### THE EXERCISE
In the items below, starting at the line that contains "genus: Rana" and ending with the last line of the items, rewrite those lines with "common name" changed to "vernacular name" and everything else left as it is.

=-=-=-=-=

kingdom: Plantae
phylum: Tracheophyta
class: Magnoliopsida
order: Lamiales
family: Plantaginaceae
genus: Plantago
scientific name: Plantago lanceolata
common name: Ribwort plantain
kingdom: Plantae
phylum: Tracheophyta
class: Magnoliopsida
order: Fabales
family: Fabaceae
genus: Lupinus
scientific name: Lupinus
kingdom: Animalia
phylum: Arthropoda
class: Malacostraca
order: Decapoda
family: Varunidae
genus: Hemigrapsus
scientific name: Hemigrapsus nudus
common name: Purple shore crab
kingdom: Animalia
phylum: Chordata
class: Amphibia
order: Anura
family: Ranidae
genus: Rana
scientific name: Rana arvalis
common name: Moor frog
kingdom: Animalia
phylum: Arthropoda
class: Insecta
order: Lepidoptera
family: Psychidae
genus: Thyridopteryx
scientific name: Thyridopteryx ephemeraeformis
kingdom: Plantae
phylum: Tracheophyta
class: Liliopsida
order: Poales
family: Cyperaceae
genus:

=-=-=-=-=

### EXERCISE OUTPUT
genus: Rana
scientific name: Rana arvalis
vernacular name: Moor frog
kingdom: Animalia
phylum: Arthropoda
class: Insecta
order: Lepidoptera
family: Psychidae
genus: Thyridopteryx
scientific name: Thyridopteryx ephemeraeformis
kingdom: Plantae
phylum: Tracheophyta
class: Liliopsida
order: Poales
family: Cyperaceae
genus:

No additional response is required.